As Republican leaders nationwide rethink their positions on immigration to bring Latino voters into the party, they might look to California, where years of hard-line immigration rhetoric put the GOP on the losing side of the state’s fastest-growing group of voters.
California Republicans have launched efforts to reverse the trend, and national GOP leaders concerned about the party’s prospects are paying attention.
Latinos make up 16 percent of the U.S. population and 38 percent of California’s – double where the state was in 1980. No Republican has held statewide office in California since former Gov. Arnold Schwarzenegger. The party is also vastly outnumbered in the state legislature and in the congressional delegation.
“We will never win a statewide election in California until we solve this problem – period,” said Ron Nehring, a former state Republican chairman who has called for a new approach to immigration. “We should demonstrate we are the party for immigration reform.”
But those efforts are complicated by a vocal wing of immigration hardliners, disagreement over whether Congress should allow a path to citizenship for those who are in the country illegally, and by statements by some Republicans that do little to change the perception that the party is anti-immigrant.
“What candidates and elected officials say is important, because it defines the party brand,” Nehring said.
When Alaska Republican Rep. Don Young, in radio interview last month, referred to the migrant workers on his family’s California farm decades ago as “wetbacks,” party leaders immediately condemned the statement.
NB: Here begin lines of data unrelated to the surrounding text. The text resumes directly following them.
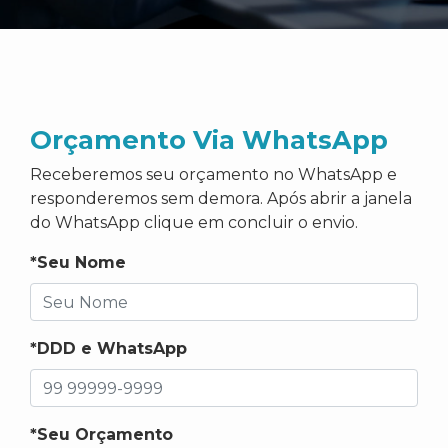
Orçamento Via WhatsApp
Receberemos seu orçamento no WhatsApp e
responderemos sem demora. Após abrir a janela
do WhatsApp clique em concluir o envio.
*Seu Nome
*DDD e WhatsApp
*Seu Orçamento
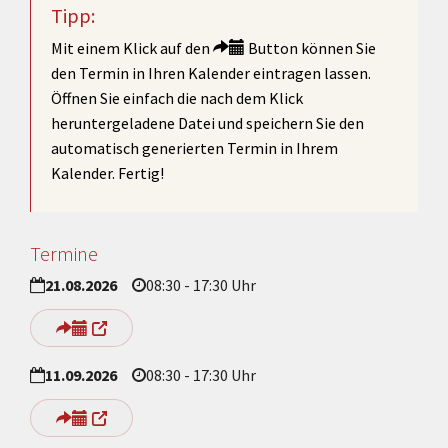
Tipp:
Mit einem Klick auf den
Button können Sie
den Termin in Ihren Kalender eintragen lassen.
Öffnen Sie einfach die nach dem Klick
heruntergeladene Datei und speichern Sie den
automatisch generierten Termin in Ihrem
Kalender. Fertig!
Termine
21.08.2026
08:30 - 17:30 Uhr
11.09.2026
08:30 - 17:30 Uhr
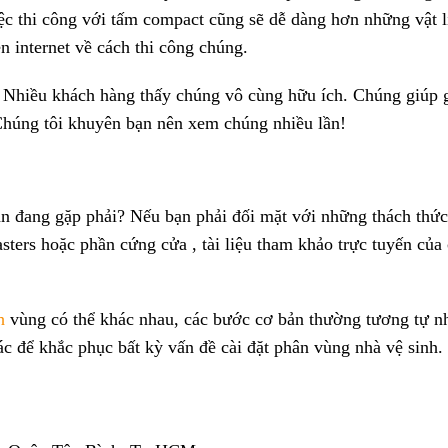
c thi công với tấm compact cũng sẽ dễ dàng hơn những vật l
 internet về cách thi công chúng.
 Nhiều khách hàng thấy chúng vô cùng hữu ích. Chúng giúp 
 Chúng tôi khuyên bạn nên xem chúng nhiều lần!
n đang gặp phải? Nếu bạn phải đối mặt với những thách thức
asters hoặc phần cứng cửa , tài liệu tham khảo trực tuyến của
h
vùng có thể khác nhau, các bước cơ bản thường tương tự n
 để khắc phục bất kỳ vấn đề cài đặt phân vùng nhà vệ sinh.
“Don Young’s dumb comments reinforce every negative stereotype about Republicans,” Nehring said on Twitter.
But critics say it’s not enough for Republicans to simply change how they talk about immigration.
“It’s based on the assumption that outreach is the issue,” said Jonathan Fox, chair of Latin American and Latino Studies at the University of California, Santa Cruz. “It may be the content of their message.”
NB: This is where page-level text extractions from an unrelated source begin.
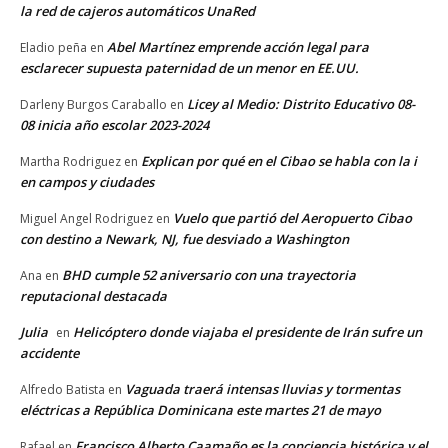
la red de cajeros automáticos UnaRed
Abel Martínez emprende acción legal para
Eladio peña
en
esclarecer supuesta paternidad de un menor en EE.UU.
Licey al Medio: Distrito Educativo 08-
Darleny Burgos Caraballo
en
08 inicia año escolar 2023-2024
Explican por qué en el Cibao se habla con la i
Martha Rodriguez
en
en campos y ciudades
Vuelo que partió del Aeropuerto Cibao
Miguel Angel Rodriguez
en
con destino a Newark, NJ, fue desviado a Washington
BHD cumple 52 aniversario con una trayectoria
Ana
en
reputacional destacada
Julia
Helicóptero donde viajaba el presidente de Irán sufre un
en
accidente
Vaguada traerá intensas lluvias y tormentas
Alfredo Batista
en
eléctricas a República Dominicana este martes 21 de mayo
Francisco Alberto Caamaño es la conciencia histórica y el
Rafael
en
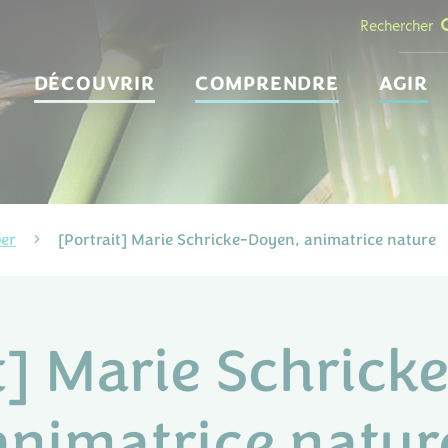
Rechercher
DÉCOUVRIR
COMPRENDRE
AGIR
ver
[Portrait] Marie Schricke-Doyen, animatrice nature
t] Marie Schrick
animatrice natur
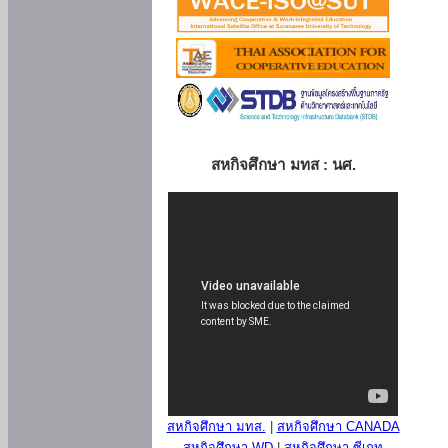
สหกิจศึกษา มทส : นศ.
สหกิจศึกษา มทส.
|
สหกิจศึกษา CANADA
สหกิจศึกษา WD
|
สหกิจศึกษา ซีเกท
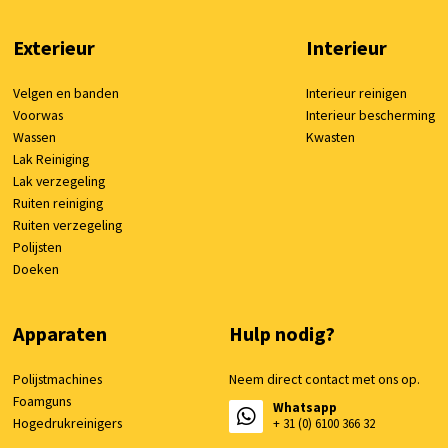
Exterieur
Interieur
Velgen en banden
Interieur reinigen
Voorwas
Interieur bescherming
Wassen
Kwasten
Lak Reiniging
Lak verzegeling
Ruiten reiniging
Ruiten verzegeling
Polijsten
Doeken
Apparaten
Hulp nodig?
Polijstmachines
Neem direct contact met ons op.
Foamguns
Whatsapp
Hogedrukreinigers
+ 31 (0) 6100 366 32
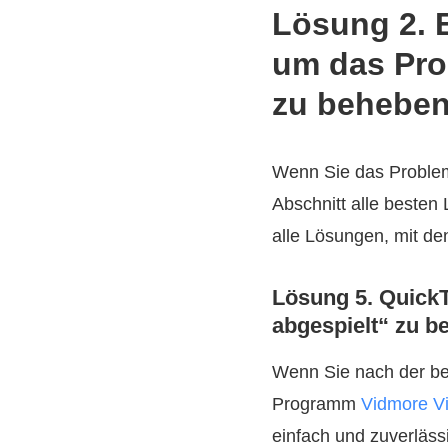
Lösung 2. 
um das Pro
zu behebe
Wenn Sie das Problem 
Abschnitt alle beste
alle Lösungen, mit de
Lösung 5. Quick
abgespielt“ zu b
Wenn Sie nach der b
Programm
Vidmore Vi
einfach und zuverläss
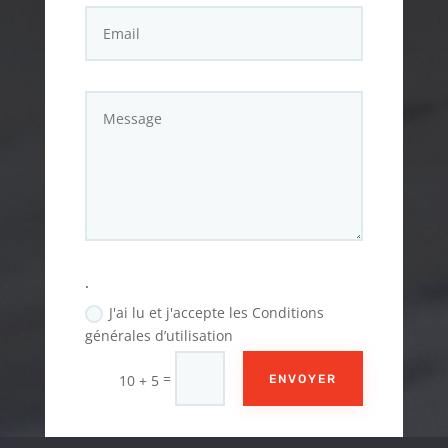
.
J'ai lu et j'accepte les Conditions
générales d’utilisation
=
10 + 5
ENVOYER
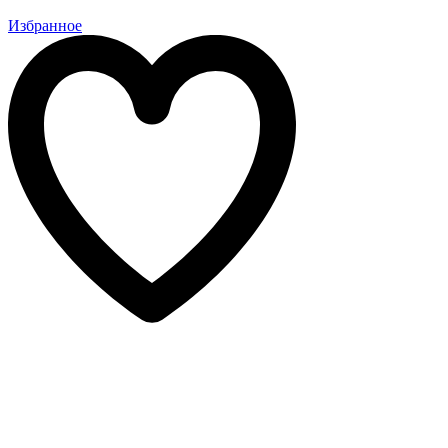
Избранное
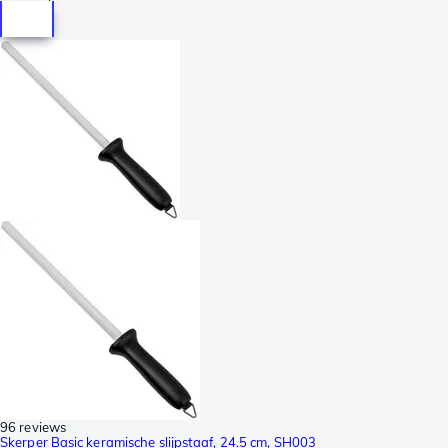
96 reviews
Skerper Basic keramische slijpstaaf, 24.5 cm, SH003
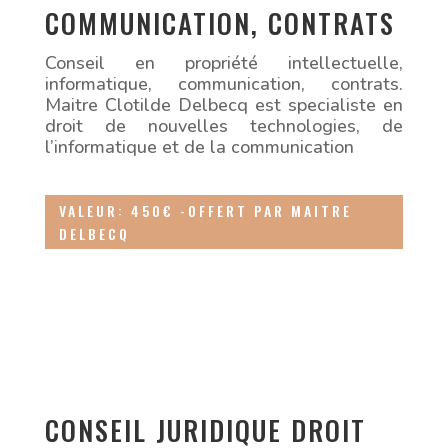
COMMUNICATION, CONTRATS
Conseil en propriété intellectuelle,
informatique, communication, contrats.
Maitre Clotilde Delbecq est specialiste en
droit de nouvelles technologies, de
l’informatique et de la communication
VALEUR: 450€ -OFFERT PAR MAITRE
DELBECQ
CONSEIL JURIDIQUE DROIT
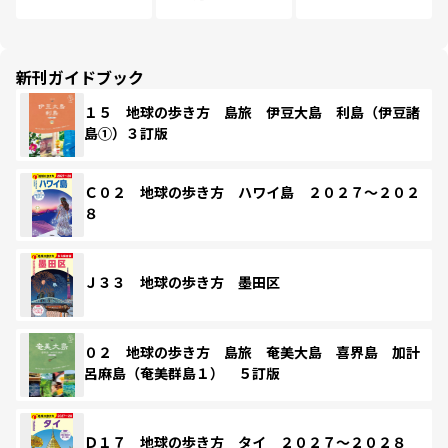
新刊ガイドブック
１５ 地球の歩き方 島旅 伊豆大島 利島（伊豆諸
島①）３訂版
Ｃ０２ 地球の歩き方 ハワイ島 ２０２７～２０２
８
Ｊ３３ 地球の歩き方 墨田区
０２ 地球の歩き方 島旅 奄美大島 喜界島 加計
呂麻島（奄美群島１） ５訂版
Ｄ１７ 地球の歩き方 タイ ２０２７～２０２８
Some Republicans haven’t moved too far from their recent positions on immigration, even as their districts change.
Last year, Rep. Duncan Hunter, a Republican from the San Diego area, introduced a bill that would punish states that issued driver’s licenses to people who were in the country illegally. Earlier, he proposed deporting the U.S.-born children of immigrants who lacked legal status. His district is 30 percent Latino.
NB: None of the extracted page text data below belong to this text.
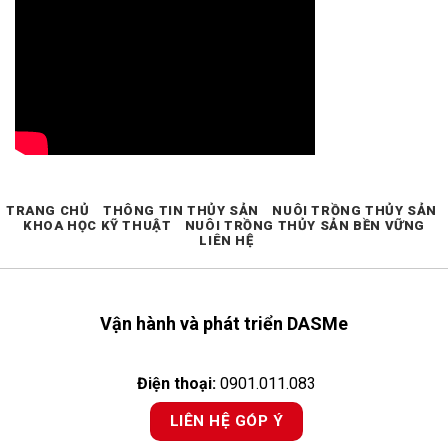
TRANG CHỦ
THÔNG TIN THỦY SẢN
NUÔI TRỒNG THỦY SẢN
KHOA HỌC KỸ THUẬT
NUÔI TRỒNG THỦY SẢN BỀN VỮNG
LIÊN HỆ
Vận hành và phát triển DASMe
Điện thoại:
0901.011.083
LIÊN HỆ GÓP Ý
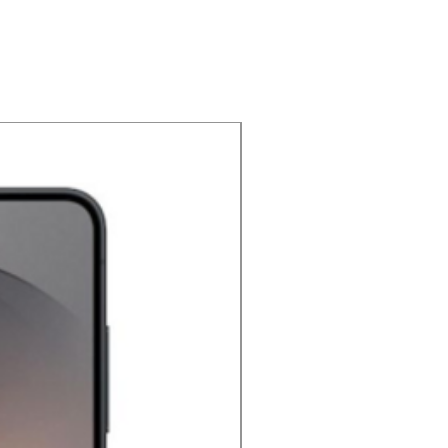
NOUVEAU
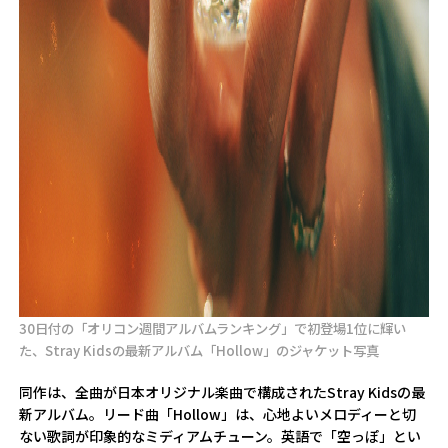
30日付の「オリコン週間アルバムランキング」で初登場1位に輝い
た、Stray Kidsの最新アルバム「Hollow」のジャケット写真
同作は、全曲が日本オリジナル楽曲で構成されたStray Kidsの最
新アルバム。リード曲「Hollow」は、心地よいメロディーと切
ない歌詞が印象的なミディアムチューン。英語で「空っぽ」とい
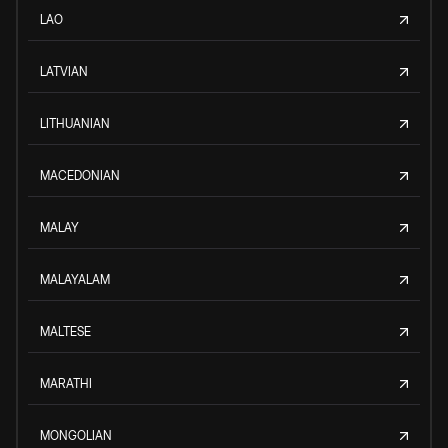
LAO
LATVIAN
LITHUANIAN
MACEDONIAN
MALAY
MALAYALAM
MALTESE
MARATHI
MONGOLIAN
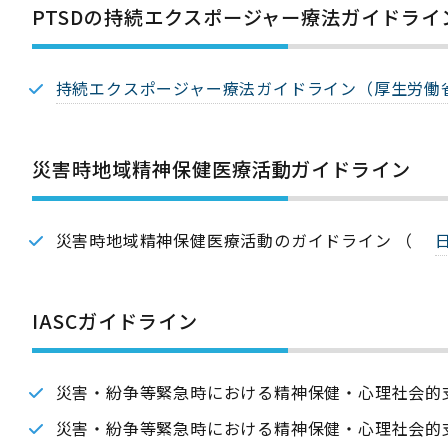
PTSDの持続エクスポージャー療法ガイドラ
持続エクスポージャー療法ガイドライン（厚生労働
災害時地域精神保健医療活動ガイドライン
災害時地域精神保健医療活動のガイドライン （
IASCガイドライン
災害・紛争等緊急時における精神保健・心理社会的支
災害・紛争等緊急時における精神保健・心理社会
Others are embracing a different approach.
California state Sen. Anthony Cannella was one of three Republicans to vote for a bill that would grant driver’s licenses to young undocumented immigrants who are awarded work permits – a measure that passed and that Gov. Jerry Brown, a Democrat, signed.
While Nehring said that driver’s licenses, a guest-worker program and other ideas have broad support, whether to give people here illegally a path to citizenship has emerged as a sticking point. Including it in a comprehensive immigration overhaul would be a poison pill for some staunch opponents of immigration reform, and excluding it would be a deal-breaker for some supporters as well.
“We already have a path to citizenship, it is a path that has been followed by millions of legal immigrants who have obeyed our laws,” Republican Rep. Tom McClintock, of northern California, posted last month on his Facebook page. “Now we’re told we need to allow up to 20 million illegal aliens to cut in line in front of them. That’s just not acceptable.”
A Washington Post-ABC News poll this week found that while 57 percent of Americans support a path to citizenship, only 35 percent of Republicans do.
Other recent polls show a near majority of Republicans support it. A Field poll in February found that 90 percent of Californians supported letting people who entered the country illegally apply for citizenship as long as they have a job, pay back taxes and learn English.
The Washington Post-ABC poll also showed that more than 72 percent of Americans support more visas for highly skilled workers, including 71 percent of Republicans. It found similar numbers for stricter border controls; 80 percent of Americans support them, including 76 percent of Democrats.
“The compromise is to do nothing,” Nehring said. “Republicans, while we have a House majority, should do something.”
Immigration is a defining issue for many Latino voters. A post-election poll by Latino Decisions, a political research group, found that 60 percent of Latino voters nationwide know someone who is living in the country illegally.
Laura Vazquez, immigration legislative analyst for the National Council of La Raza, a Hispanic civil rights and advocacy group, said immigration is the prism through which Latino voters view candidates – and a measure of how the candidate views the Latino community. In 2010, they heard Republican Meg Whitman talk tough on immigration in her campaign for California governor. In 2012, they heard it again from Republican Mitt Romney in his presidential campaign. Both lost.
“Latino voters associate that language with them, regardless of their own immigration status,” Vazquez said.
Nehring and other GOP leaders know they have a lot of work to do. President Barack Obama won re-election with 51 percent of the vote, but with 69 percent support from Latinos. In California, Obama beat Romney by more than 20 percentage points. Republicans lost four California House races in 2012 with candidates who talked tough on immigration.
“Being anti-immigrant has made Republicans a minority party in California,” said Frank Sharry, founder and executive director of America’s Voice, a group that supports a path to citizenship. “If they don’t change ways, it will make the GOP a minority party nationally.”